Emblematico il caso del Fondo di Solidarietà Europeo: attualmente, la sua mobilitazione richiede l’approvazione congiunta di Consiglio e Parlamento. Con la nuova proposta, questa prerogativa verrebbe di fatto assorbita nella EU Facility, con il Parlamento escluso dal processo decisionale specifico.
Controlli? Pochi e deboli come si riscontra dalle parti della Commisisone.
Il sistema di finanziamento proposto , basato su milestone e target anziché sulla verifica dei costi effettivi, viene presentato dalla Commissione come una svolta verso la semplicità e l’efficienza.
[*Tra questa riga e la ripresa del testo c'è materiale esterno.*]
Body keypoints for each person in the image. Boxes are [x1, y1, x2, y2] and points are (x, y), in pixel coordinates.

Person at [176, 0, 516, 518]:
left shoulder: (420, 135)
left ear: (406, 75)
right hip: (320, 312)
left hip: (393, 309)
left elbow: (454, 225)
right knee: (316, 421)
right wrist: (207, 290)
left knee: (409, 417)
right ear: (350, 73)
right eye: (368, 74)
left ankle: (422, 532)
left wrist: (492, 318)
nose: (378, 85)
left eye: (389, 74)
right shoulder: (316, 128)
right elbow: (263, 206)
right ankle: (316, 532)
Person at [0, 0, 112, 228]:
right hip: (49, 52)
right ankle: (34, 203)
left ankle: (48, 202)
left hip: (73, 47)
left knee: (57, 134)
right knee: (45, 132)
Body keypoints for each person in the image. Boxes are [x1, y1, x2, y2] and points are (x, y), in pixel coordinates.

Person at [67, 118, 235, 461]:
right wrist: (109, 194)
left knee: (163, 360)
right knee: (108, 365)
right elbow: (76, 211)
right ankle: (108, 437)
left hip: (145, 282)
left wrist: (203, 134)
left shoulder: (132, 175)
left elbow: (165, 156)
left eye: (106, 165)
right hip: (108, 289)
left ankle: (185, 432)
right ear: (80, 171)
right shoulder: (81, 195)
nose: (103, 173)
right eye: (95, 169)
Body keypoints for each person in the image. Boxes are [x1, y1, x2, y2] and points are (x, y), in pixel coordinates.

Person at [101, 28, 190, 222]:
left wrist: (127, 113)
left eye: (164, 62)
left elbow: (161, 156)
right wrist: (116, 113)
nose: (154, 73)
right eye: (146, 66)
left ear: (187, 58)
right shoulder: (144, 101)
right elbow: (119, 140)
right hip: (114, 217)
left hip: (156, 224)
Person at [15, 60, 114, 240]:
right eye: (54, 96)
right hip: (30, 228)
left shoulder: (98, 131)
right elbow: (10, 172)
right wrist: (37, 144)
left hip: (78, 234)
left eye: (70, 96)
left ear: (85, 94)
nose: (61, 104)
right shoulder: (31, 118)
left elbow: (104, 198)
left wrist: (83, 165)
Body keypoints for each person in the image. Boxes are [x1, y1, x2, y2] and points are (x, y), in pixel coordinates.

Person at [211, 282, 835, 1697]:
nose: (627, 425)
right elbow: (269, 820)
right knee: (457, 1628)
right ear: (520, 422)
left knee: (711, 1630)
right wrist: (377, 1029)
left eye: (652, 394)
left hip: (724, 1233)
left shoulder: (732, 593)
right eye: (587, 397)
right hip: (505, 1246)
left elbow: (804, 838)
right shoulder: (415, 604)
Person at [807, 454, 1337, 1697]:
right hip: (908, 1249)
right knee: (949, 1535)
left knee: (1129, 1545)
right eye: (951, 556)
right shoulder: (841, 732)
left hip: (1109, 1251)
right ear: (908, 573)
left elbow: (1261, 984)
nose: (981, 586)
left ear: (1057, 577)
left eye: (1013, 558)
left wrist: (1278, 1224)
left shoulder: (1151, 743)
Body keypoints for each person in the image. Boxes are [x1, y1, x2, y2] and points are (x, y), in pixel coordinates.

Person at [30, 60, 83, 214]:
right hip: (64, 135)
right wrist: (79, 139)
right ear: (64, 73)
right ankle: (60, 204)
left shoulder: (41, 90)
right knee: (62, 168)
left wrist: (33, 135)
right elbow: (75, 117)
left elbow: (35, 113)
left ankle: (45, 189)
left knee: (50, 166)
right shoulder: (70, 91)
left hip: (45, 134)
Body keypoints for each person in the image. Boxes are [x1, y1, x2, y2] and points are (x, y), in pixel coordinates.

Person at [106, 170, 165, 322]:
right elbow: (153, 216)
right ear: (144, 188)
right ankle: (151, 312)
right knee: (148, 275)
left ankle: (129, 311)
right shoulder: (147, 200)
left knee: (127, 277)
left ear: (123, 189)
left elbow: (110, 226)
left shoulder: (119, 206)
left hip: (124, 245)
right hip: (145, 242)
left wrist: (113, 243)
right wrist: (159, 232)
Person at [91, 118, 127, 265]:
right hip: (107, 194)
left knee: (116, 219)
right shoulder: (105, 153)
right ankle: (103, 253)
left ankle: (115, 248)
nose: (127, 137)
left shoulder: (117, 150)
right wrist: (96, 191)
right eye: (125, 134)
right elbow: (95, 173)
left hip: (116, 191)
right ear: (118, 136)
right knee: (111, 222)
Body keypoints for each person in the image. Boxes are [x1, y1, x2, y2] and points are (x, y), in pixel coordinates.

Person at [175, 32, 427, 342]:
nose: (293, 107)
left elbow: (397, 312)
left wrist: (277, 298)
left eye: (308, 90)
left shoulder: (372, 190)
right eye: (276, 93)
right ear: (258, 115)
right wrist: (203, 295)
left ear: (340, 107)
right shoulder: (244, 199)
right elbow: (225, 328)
In realtà, avverte il briefing, si tratta di un modello che riduce drasticamente la possibilità di controllo. L’articolo 60(6) della proposta stabilisce esplicitamente che la Commissione non è tenuta a verificare i costi sottostanti delle operazioni ai fini del proprio lavoro di audit. Il risultato? Centinaia di miliardi di euro di fondi europei potrebbero essere spesi senza che nessuno verifichi davvero se i soldi sono stati usati bene.
La Corte dei Conti Europea aveva già ampiamente criticato questo approccio nel caso del RRF, rilevando l’assenza di un quadro di conformità sufficientemente robusto. Il briefing constata che la proposta NRPP replica gli stessi difetti, senza correggerli: mancanza di verifica sistematica dei costi, metodi di stima variabili e ampia discrezionalità della Commissione nella valutazione delle performance.
Ne risente direttamente la procedura di discarico, cioè il meccanismo con cui il Parlamento approva (o rifiuta) la rendicontazione della spesa europea: il Parlamento si troverà a dare il via libera a centinaia di miliardi di euro senza i dati necessari per verificare il rispetto del principio di sana gestione finanziaria sancito dai Trattati. Il controllo democratico, denuncia il documento, rischia di diventare una formalità.
Condizionalità e stato di diritto: un labirinto senza uscita.
Un altro nodo irrisolto riguarda le cosiddette condizioni orizzontali: il rispetto dello Stato di diritto e della Carta dei diritti fondamentali dell’UE, che gli Stati membri devono garantire per accedere ai fondi. La proposta prevede meccanismi di sospensione dei pagamenti in caso di violazioni, ma il documento segnala una pericolosa zona grigia: le nuove norme si sovrappongono, senza chiarire i confini, al già esistente Regolamento sulla Condizionalità, creando un sistema duplicato, incoerente e potenzialmente inapplicabile.
Il Parlamento chiede a gran voce un quadro unificato. Chiede anche che la decisione su come riutilizzare i fondi decommittati, cioè revocati a seguito di violazioni, resti una prerogativa dell’autorità di bilancio, e non della Commissione. Per ora, rimane inascoltato.
Il quadro che emerge dal briefing è quello di una riforma dalle ambizioni enormi e dai fondamenti fragili. Quattro gruppi politici del Parlamento hanno già scritto una lettera critica alla Commissione, chiedendo envelop finanziari distinti per ciascuna politica, maggiore accountability democratica e un ruolo più forte per le regioni e i comuni. La presidente von der Leyen ha risposto con alcune concessioni parziali , tra cui una riserva minima del 10% per gli obiettivi rurali , ma il nocciolo del problema resta intatto.